[Stored items]
'''
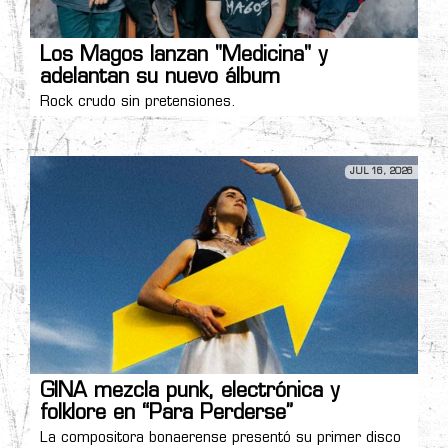
Los Magos lanzan "Medicina" y
adelantan su nuevo álbum
Rock crudo sin pretensiones.
JUL 16, 2026
GINA mezcla punk, electrónica y
folklore en “Para Perderse”
La compositora bonaerense presentó su primer disco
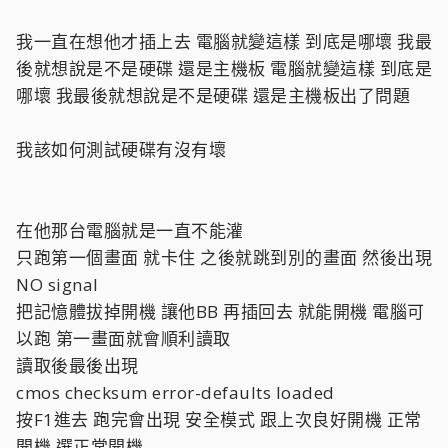
我一直在想他才插上去 電腦就變這樣 到底是哪壞 我最
後就想說是不是硬碟 還是主機板 電腦就變這樣 到底是
哪壞 我最後就想說是不是硬碟 還是主機板出了問題
我該如何測試硬碟有沒有壞
在他那台電腦就是一直不能灌
只跑第一個畫面 就卡住 之後就跳到別的畫面 然後出現
NO signal
把記憶體拔掉開機 讓他BB 再插回去 就能開機 電腦可
以跑 第一畫面就會順利讀取
讀取後最後出現
cmos checksum error-defaults loaded
按F1進去 跑完會出現 安全模式 跟上次良好開機 正常
開機 選正常開機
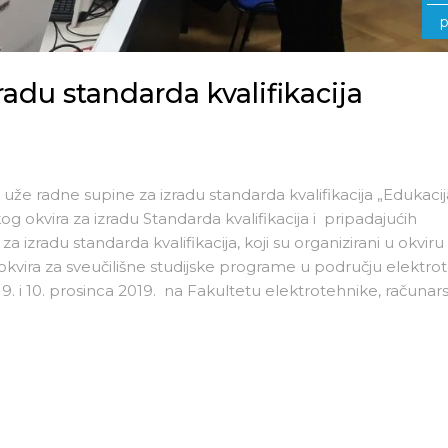
p
radu standarda kvalifikacija
že radne supine za izradu standarda kvalifikacija „Edukacij
g okvira za izradu Standarda kvalifikacija i pripadajućih
izradu standarda kvalifikacija, koji su organizirani u okviru
 okvira za sveučilišne studijske programe u području elektro
 9. i 10. prosinca 2019. na Fakultetu elektrotehnike, računars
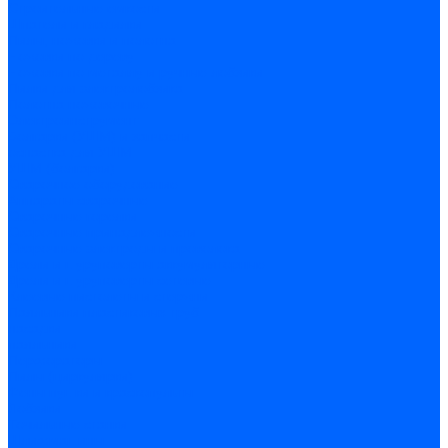
Строительные емкости
Шпатели и гладилки
Пилы, ножовки и полотна
Ножовки по дереву
Ножовки по металлу и ручные лобзики
Пилки для электролобзика
Полотна ножовочные
Электроинструмент
Болгарки (УШМ) и запчасти
оснастка для УШМ
УШМ (болгарки)
Сварочное оборудование
Аппараты сварочные
Сварочные горелки
Сварочные принадлежности
Сварочные электроды и проволока
Дрели и шуруповерты аккумуляторные
Дрели и шуруповерты сетевые
Клеевые пистолеты и стержни
Паяльники пластиковых труб
насадки
паяльники
Перфораторы
Пилы (циркулярки)
Фены пушки и краскопульты
Лобзики
Точильные станки
Шлифмашины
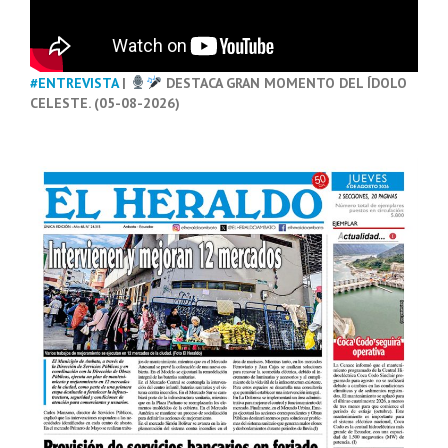
#ENTREVISTA
|
DESTACA GRAN MOMENTO DEL ÍDOLO
CELESTE. (05-08-2026)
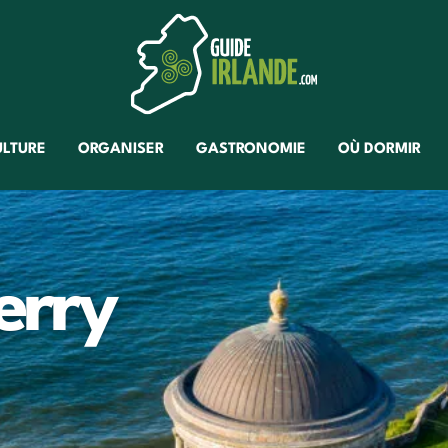
ULTURE
ORGANISER
GASTRONOMIE
OÙ DORMIR
erry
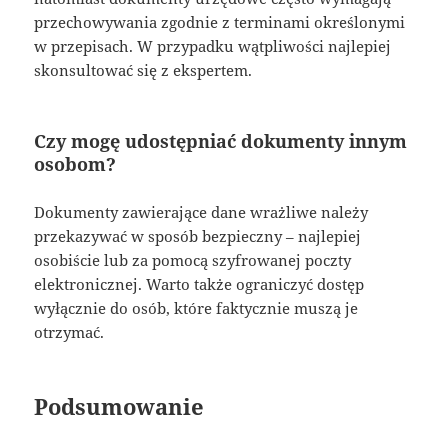
przechowywania zgodnie z terminami określonymi
w przepisach. W przypadku wątpliwości najlepiej
skonsultować się z ekspertem.
Czy mogę udostępniać dokumenty innym
osobom?
Dokumenty zawierające dane wrażliwe należy
przekazywać w sposób bezpieczny – najlepiej
osobiście lub za pomocą szyfrowanej poczty
elektronicznej. Warto także ograniczyć dostęp
wyłącznie do osób, które faktycznie muszą je
otrzymać.
Podsumowanie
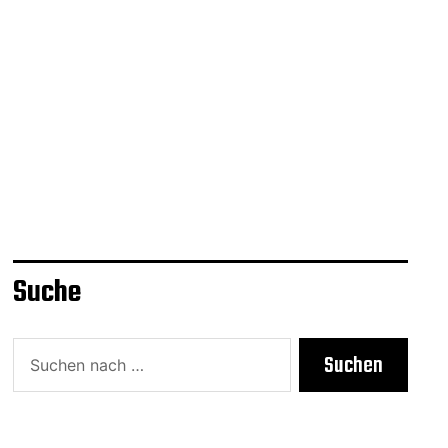
Suche
Suchen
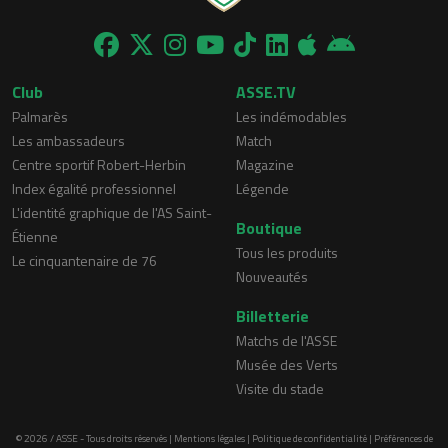
Club
ASSE.TV
Palmarès
Les indémodables
Les ambassadeurs
Match
Centre sportif Robert-Herbin
Magazine
Index égalité professionnel
Légende
L'identité graphique de l'AS Saint-
Boutique
Étienne
Tous les produits
Le cinquantenaire de 76
Nouveautés
Billetterie
Matchs de l'ASSE
Musée des Verts
Visite du stade
© 2026 / ASSE - Tous droits réservés |
Mentions légales
|
Politique de confidentialité
|
Préférences de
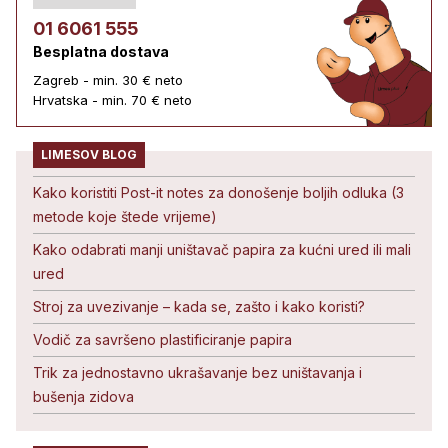
01 6061 555
Besplatna dostava
Zagreb - min. 30 € neto
Hrvatska - min. 70 € neto
LIMESOV BLOG
Kako koristiti Post-it notes za donošenje boljih odluka (3
metode koje štede vrijeme)
Kako odabrati manji uništavač papira za kućni ured ili mali
ured
Stroj za uvezivanje – kada se, zašto i kako koristi?
Vodič za savršeno plastificiranje papira
Trik za jednostavno ukrašavanje bez uništavanja i
bušenja zidova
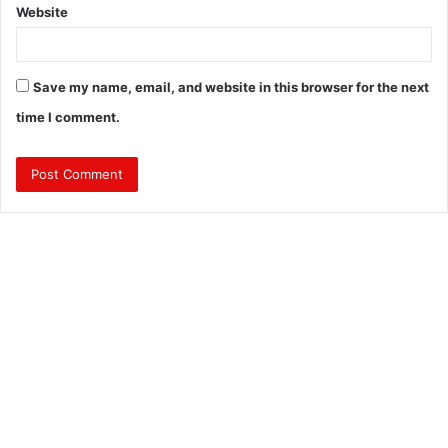
Website
Save my name, email, and website in this browser for the next
time I comment.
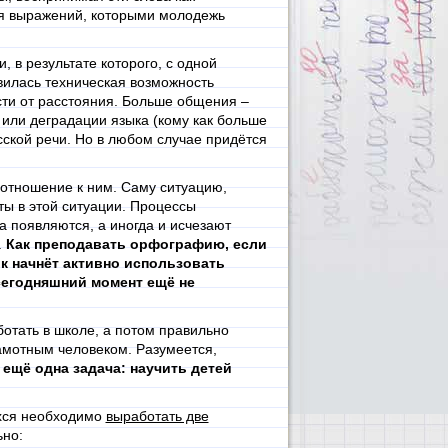
ия выражений, которыми молодежь
 в результате которого, с одной
вилась техническая возможность
сти от расстояния. Больше общения –
 или деградации языка (кому как больше
сской речи. Но в любом случае придётся
 отношение к ним. Саму ситуацию,
ты в этой ситуации. Процессы
а появляются, а иногда и исчезают
.
Как преподавать орфографию, если
ик начнёт активно использовать
сегодняшний момент ещё не
ботать в школе, а потом правильно
рамотным человеком. Разумеется,
ещё одна задача: научить детей
ихся необходимо
выработать две
ьно:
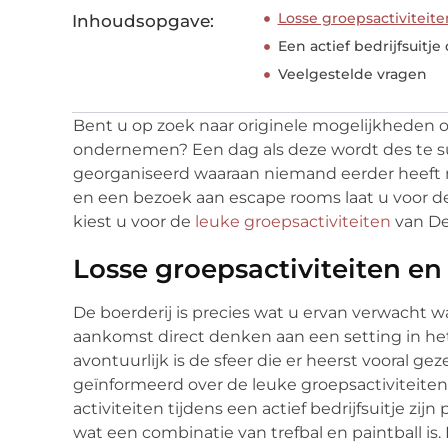
Losse groepsactivitei
Inhoudsopgave:
Een actief bedrijfsuit
Veelgestelde vragen
Bent u op zoek naar originele mogelijkheden o
ondernemen? Een dag als deze wordt des te su
georganiseerd waaraan niemand eerder heeft 
en een bezoek aan escape rooms laat u voor de 
kiest u voor de
leuke groepsactiviteiten
van De
Losse groepsactiviteiten e
De boerderij is precies wat u ervan verwacht w
aankomst direct denken aan een setting in he
avontuurlijk is de sfeer die er heerst vooral gez
geïnformeerd over de leuke groepsactiviteiten
activiteiten tijdens een actief bedrijfsuitje zij
wat een combinatie van trefbal en paintball i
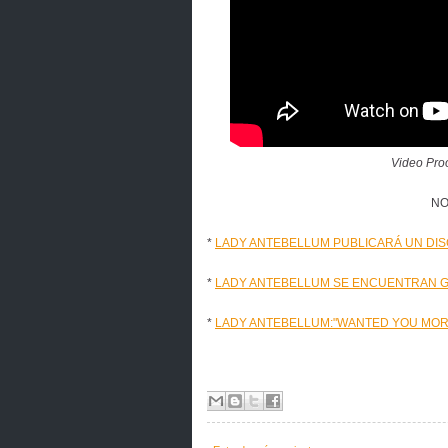
Video Proo
NO
*
LADY ANTEBELLUM PUBLICARÁ UN DIS
*
LADY ANTEBELLUM SE ENCUENTRAN 
*
LADY ANTEBELLUM:"WANTED YOU MORE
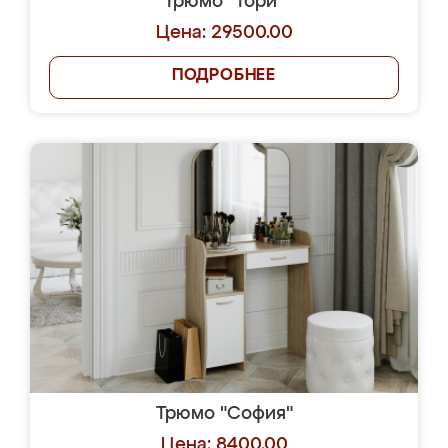
Трюмо "Тори"
Цена: 29500.00
ПОДРОБНЕЕ
Трюмо "София"
Цена: 8400.00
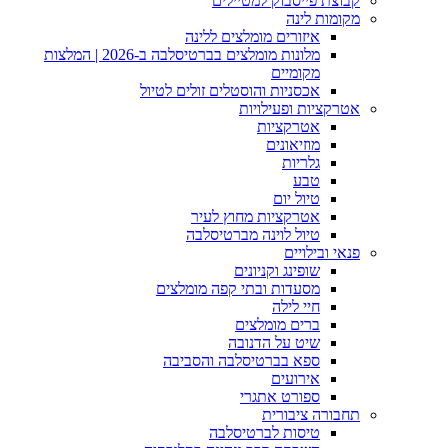
קבוצת פייסבוק למטיילים
מקומות לינה
איזורים מומלצים ללינה
מלונות מומלצים בברטיסלבה ב-2026 | המלצות
מקומיים
אכסניות והוסטלים זולים לטיול
אטרקציות ופעילויות
אטרקציות
מוזיאונים
גלריות
טבע
טיול יום
אטרקציות מחוץ לעיר
טיול לוינה מברטיסלבה
פנאי ובילויים
שופינג וקניונים
מסעדות ובתי קפה מומלצים
חיי לילה
ברים מומלצים
שיט על הדנובה
ספא בברטיסלבה והסביבה
אירועים
ספורט אתגרי
תחבורה ציבורית
טיסות לברטיסלבה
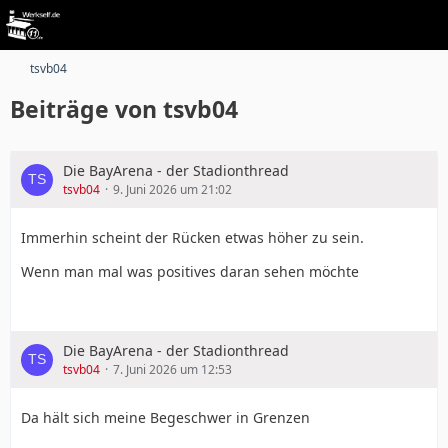
tsvb04
Beiträge von tsvb04
Die BayArena - der Stadionthread
tsvb04
9. Juni 2026 um 21:02
Immerhin scheint der Rücken etwas höher zu sein.
Wenn man mal was positives daran sehen möchte
Die BayArena - der Stadionthread
tsvb04
7. Juni 2026 um 12:53
Da hält sich meine Begeschwer in Grenzen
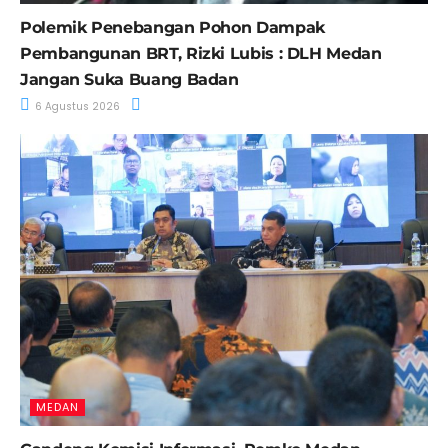
Polemik Penebangan Pohon Dampak
Pembangunan BRT, Rizki Lubis : DLH Medan
Jangan Suka Buang Badan
6 Agustus 2026
MEDAN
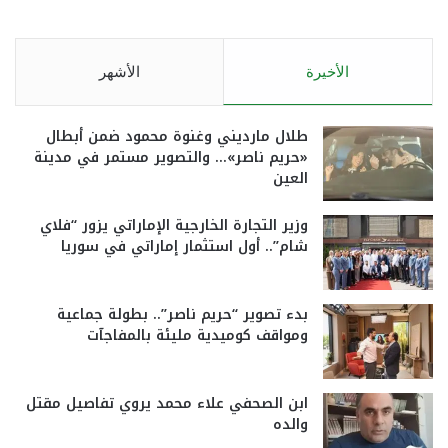
الأخيرة
الأشهر
طلال مارديني وغنوة محمود ضمن أبطال
«حريم ناصر»… والتصوير مستمر في مدينة
العين
وزير التجارة الخارجية الإماراتي يزور “فلاي
شام”.. أول استثمار إماراتي في سوريا
بدء تصوير “حريم ناصر”.. بطولة جماعية
ومواقف كوميدية مليئة بالمفاجآت
ابن الصحفي علاء محمد يروي تفاصيل مقتل
والده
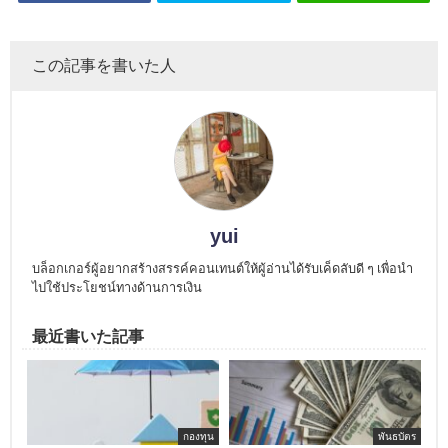
この記事を書いた人
yui
บล็อกเกอร์ผู้อยากสร้างสรรค์คอนเทนต์ให้ผู้อ่านได้รับเค็ดลับดี ๆ เพื่อนำ
ไปใช้ประโยชน์ทางด้านการเงิน
最近書いた記事
กองทุน
พันธบัตร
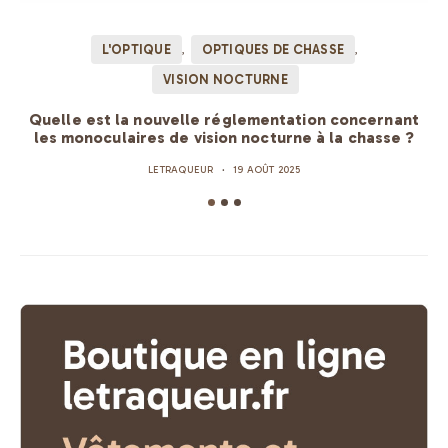
L'OPTIQUE
OPTIQUES DE CHASSE
VISION NOCTURNE
Quelle est la nouvelle réglementation concernant
les monoculaires de vision nocturne à la chasse ?
LETRAQUEUR
19 AOÛT 2025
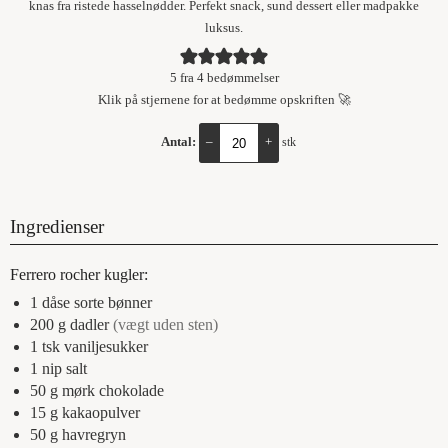
knas fra ristede hasselnødder. Perfekt snack, sund dessert eller madpakke
luksus.
5
fra
4
bedømmelser
Klik på stjernene for at bedømme opskriften 🚀
Antal:
–
+
stk
Ingredienser
Ferrero rocher kugler:
1
dåse
sorte bønner
200
g
dadler
(vægt uden sten)
1
tsk
vaniljesukker
1
nip
salt
50
g
mørk chokolade
15
g
kakaopulver
50
g
havregryn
'''
# [About this exercise]
Write out the records above exactly as they stand, leaving out every picture.

# [The answer]
Los Magos lanzan "Medicina" y
adelantan su nuevo álbum
Rock crudo sin pretensiones.
JUL 16, 2026
GINA mezcla punk, electrónica y
folklore en “Para Perderse”
La compositora bonaerense presentó su primer disco
我一直在想他才插上去 電腦就變這樣 到底是哪壞 我最
後就想說是不是硬碟 還是主機板 電腦就變這樣 到底是
哪壞 我最後就想說是不是硬碟 還是主機板出了問題
我該如何測試硬碟有沒有壞
在他那台電腦就是一直不能灌
只跑第一個畫面 就卡住 之後就跳到別的畫面 然後出現
NO signal
把記憶體拔掉開機 讓他BB 再插回去 就能開機 電腦可
以跑 第一畫面就會順利讀取
讀取後最後出現
cmos checksum error-defaults loaded
按F1進去 跑完會出現 安全模式 跟上次良好開機 正常
開機 選正常開機
p
radu standarda kvalifikacija
že radne supine za izradu standarda kvalifikacija „Edukacij
g okvira za izradu Standarda kvalifikacija i pripadajućih
izradu standarda kvalifikacija, koji su organizirani u okviru
 okvira za sveučilišne studijske programe u području elektro
 9. i 10. prosinca 2019. na Fakultetu elektrotehnike, računars
Строительные емкости
Шпатели и гладилки
Пилы, ножовки и полотна
Ножовки по дереву
Ножовки по металлу и ручные лобзики
Пилки для электролобзика
Полотна ножовочные
Электроинструмент
Болгарки (УШМ) и запчасти
оснастка для УШМ
УШМ (болгарки)
Сварочное оборудование
Аппараты сварочные
Сварочные горелки
Сварочные принадлежности
Сварочные электроды и проволока
Дрели и шуруповерты аккумуляторные
Дрели и шуруповерты сетевые
Клеевые пистолеты и стержни
Паяльники пластиковых труб
насадки
паяльники
Перфораторы
Пилы (циркулярки)
Фены пушки и краскопульты
Лобзики
Точильные станки
Шлифмашины
#ENTREVISTA
|
DESTACA GRAN MOMENTO DEL ÍDOLO
CELESTE. (05-08-2026)
ULTURE
ORGANISER
GASTRONOMIE
OÙ DORMIR
erry
przechowywania zgodnie z terminami określonymi
w przepisach. W przypadku wątpliwości najlepiej
skonsultować się z ekspertem.
Czy mogę udostępniać dokumenty innym
osobom?
Dokumenty zawierające dane wrażliwe należy
przekazywać w sposób bezpieczny – najlepiej
osobiście lub za pomocą szyfrowanej poczty
elektronicznej. Warto także ograniczyć dostęp
wyłącznie do osób, które faktycznie muszą je
otrzymać.
Podsumowanie
Suche
Suchen
Club
ASSE.TV
Palmarès
Les indémodables
Les ambassadeurs
Match
Centre sportif Robert-Herbin
Magazine
Index égalité professionnel
Légende
L'identité graphique de l'AS Saint-
Boutique
Étienne
Tous les produits
Le cinquantenaire de 76
Nouveautés
Billetterie
Matchs de l'ASSE
Musée des Verts
Visite du stade
© 2026 / ASSE - Tous droits réservés |
Mentions légales
|
Politique de confidentialité
|
Préférences de
01 6061 555
Besplatna dostava
Zagreb - min. 30 € neto
Hrvatska - min. 70 € neto
LIMESOV BLOG
Kako koristiti Post-it notes za donošenje boljih odluka (3
metode koje štede vrijeme)
Kako odabrati manji uništavač papira za kućni ured ili mali
ured
Stroj za uvezivanje – kada se, zašto i kako koristi?
Vodič za savršeno plastificiranje papira
Trik za jednostavno ukrašavanje bez uništavanja i
bušenja zidova
Website
Save my name, email, and website in this browser for the next
time I comment.
ия выражений, которыми молодежь
 в результате которого, с одной
вилась техническая возможность
сти от расстояния. Больше общения –
 или деградации языка (кому как больше
сской речи. Но в любом случае придётся
 отношение к ним. Саму ситуацию,
ты в этой ситуации. Процессы
а появляются, а иногда и исчезают
.
Как преподавать орфографию, если
ик начнёт активно использовать
сегодняшний момент ещё не
ботать в школе, а потом правильно
рамотным человеком. Разумеется,
ещё одна задача: научить детей
ихся необходимо
выработать две
ьно:
Losse groepsactivitei
Inhoudsopgave:
Een actief bedrijfsuit
Veelgestelde vragen
Bent u op zoek naar originele mogelijkheden o
ondernemen? Een dag als deze wordt des te su
georganiseerd waaraan niemand eerder heeft 
en een bezoek aan escape rooms laat u voor de 
kiest u voor de
leuke groepsactiviteiten
van De
Losse groepsactiviteiten e
De boerderij is precies wat u ervan verwacht w
aankomst direct denken aan een setting in he
avontuurlijk is de sfeer die er heerst vooral gez
geïnformeerd over de leuke groepsactiviteiten
activiteiten tijdens een actief bedrijfsuitje zij
wat een combinatie van trefbal en paintball i
Video Proo
NO
*
LADY ANTEBELLUM PUBLICARÁ UN DIS
*
LADY ANTEBELLUM SE ENCUENTRAN 
*
LADY ANTEBELLUM:"WANTED YOU MORE
Трюмо "Тори"
Цена: 29500.00
ПОДРОБНЕЕ
Трюмо "София"
Цена: 8400.00
קבוצת פייסבוק למטיילים
מקומות לינה
איזורים מומלצים ללינה
מלונות מומלצים בברטיסלבה ב-2026 | המלצות
מקומיים
אכסניות והוסטלים זולים לטיול
אטרקציות ופעילויות
אטרקציות
מוזיאונים
גלריות
טבע
טיול יום
אטרקציות מחוץ לעיר
טיול לוינה מברטיסלבה
פנאי ובילויים
שופינג וקניונים
מסעדות ובתי קפה מומלצים
חיי לילה
ברים מומלצים
שיט על הדנובה
ספא בברטיסלבה והסביבה
אירועים
ספורט אתגרי
תחבורה ציבורית
טיסות לברטיסלבה
tsvb04
Beiträge von tsvb04
Die BayArena - der Stadionthread
tsvb04
9. Juni 2026 um 21:02
Immerhin scheint der Rücken etwas höher zu sein.
Wenn man mal was positives daran sehen möchte
Die BayArena - der Stadionthread
tsvb04
7. Juni 2026 um 12:53
Da hält sich meine Begeschwer in Grenzen
Polemik Penebangan Pohon Dampak
Pembangunan BRT, Rizki Lubis : DLH Medan
Jangan Suka Buang Badan
6 Agustus 2026
MEDAN
الأخيرة
الأشهر
طلال مارديني وغنوة محمود ضمن أبطال
«حريم ناصر»… والتصوير مستمر في مدينة
العين
وزير التجارة الخارجية الإماراتي يزور “فلاي
شام”.. أول استثمار إماراتي في سوريا
بدء تصوير “حريم ناصر”.. بطولة جماعية
ومواقف كوميدية مليئة بالمفاجآت
ابن الصحفي علاء محمد يروي تفاصيل مقتل
والده
この記事を書いた人
yui
บล็อกเกอร์ผู้อยากสร้างสรรค์คอนเทนต์ให้ผู้อ่านได้รับเค็ดลับดี ๆ เพื่อนำ
ไปใช้ประโยชน์ทางด้านการเงิน
最近書いた記事
กองทุน
พันธบัตร
L'OPTIQUE
OPTIQUES DE CHASSE
VISION NOCTURNE
Quelle est la nouvelle réglementation concernant
les monoculaires de vision nocturne à la chasse ?
LETRAQUEUR
19 AOÛT 2025
knas fra ristede hasselnødder. Perfekt snack, sund dessert eller madpakke
luksus.
5
fra
4
bedømmelser
Klik på stjernene for at bedømme opskriften 🚀
Antal:
–
+
stk
Ingredienser
Ferrero rocher kugler:
1
dåse
sorte bønner
200
g
dadler
(vægt uden sten)
1
tsk
vaniljesukker
1
nip
salt
50
g
mørk chokolade
15
g
kakaopulver
50
g
havregryn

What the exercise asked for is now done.